Tasks:
(A) In the abstract on the coronary artery disease training study, where were the two interview sessions held?
(B) Carry on the abstract on the coronary artery disease training study from the point where it stops.

Text section:
• • • • • • •

Background: Coronary artery disease (CAD) is a primary cause of death worldwide. CAD negatively affects individuals because it reduces their functional skills and self-care abilities and disrupts quality of life.
Purpose: This study was designed to assess the impact of a training program based on Orem's self-care deficit nursing theory (SCDNT) on self-care abilities and quality of life in patients with CAD.
Methods: This study was conducted using a randomized, controlled, pretest/posttest experimental design. One hundred two patients with CAD were divided evenly into either the intervention or control group, with sample randomization based on gender, age, low-density lipoprotein cholesterol level, and Self-Care Agency Scale scores. For both groups, interviews were conducted in two sessions held, respectively, at the hospital and at home. Study data were collected using the patient information form, Self-Care Agency Scale, MacNew Heart Disease Health-Related Quality of Life Questionnaire (MacNew), Quality of Life Questionnaire (15D), and training booklet.

• • • • • • •

Dataset content:
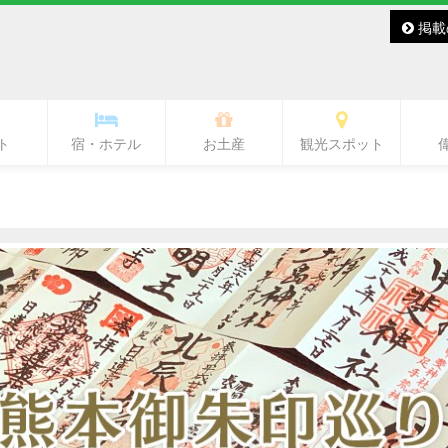
掲載
ト
宿・ホテル
お土産
観光スポット
バー・レディースバー
ラブ・ラウンジ
キャバクラ
スナック
その他
バー
熊本城・市内中心部周辺
ワンピース像
水前寺周辺
熊本駅周辺
熊本市郊外
県北
県央
県南
阿蘇
天草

• • • • • • •

Responses to the exercise:
(A) At the hospital and at home.

(B)
Results: A highly significant difference was found between the two groups in terms of the average posttest scores on the Self-Care Agency Scale, MacNew, and 15D. For the intervention group, the posttest scores on the Self-Care Agency Scale, MacNew, and 15D were significantly higher than the pretest scores, whereas average pretest and posttest scores on these measures were similar for the control group.
Conclusions: The training program developed in this study based on Orem's SCDNT improved self-care agency as well as disease-specific and overall quality of life in patients with CAD. Nurses should pay attention to the CAD-related educational level of patients when teaching them how to live with their disease. Moreover, nurses should use Orem's SCDNT to strengthen the self-care agency of these patients to increase quality of life and the effectiveness of related education efforts. Finally, medical institutions and governments should develop appropriate education policies for patients at risk of CAD and for those with CAD.